• Record excerpts:
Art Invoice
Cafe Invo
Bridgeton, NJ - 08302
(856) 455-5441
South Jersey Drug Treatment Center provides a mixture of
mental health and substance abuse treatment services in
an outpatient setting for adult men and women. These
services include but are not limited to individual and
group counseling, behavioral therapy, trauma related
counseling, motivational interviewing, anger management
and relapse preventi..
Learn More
---
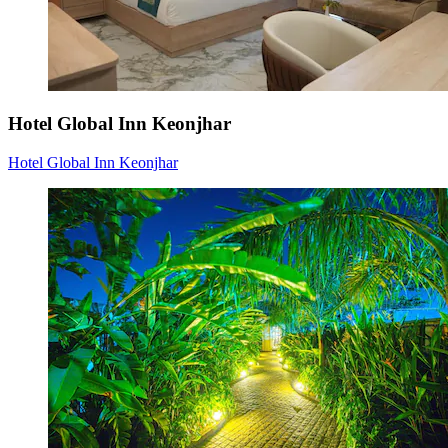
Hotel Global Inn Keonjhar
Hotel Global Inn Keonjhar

• Requirement: Could you print the data from the line containing "Art Invoice" through the line containing "services include but", both included, reproducing each line character for character?

• Reply:
Art Invoice
Cafe Invo
Bridgeton, NJ - 08302
(856) 455-5441
South Jersey Drug Treatment Center provides a mixture of
mental health and substance abuse treatment services in
an outpatient setting for adult men and women. These
services include but are not limited to individual and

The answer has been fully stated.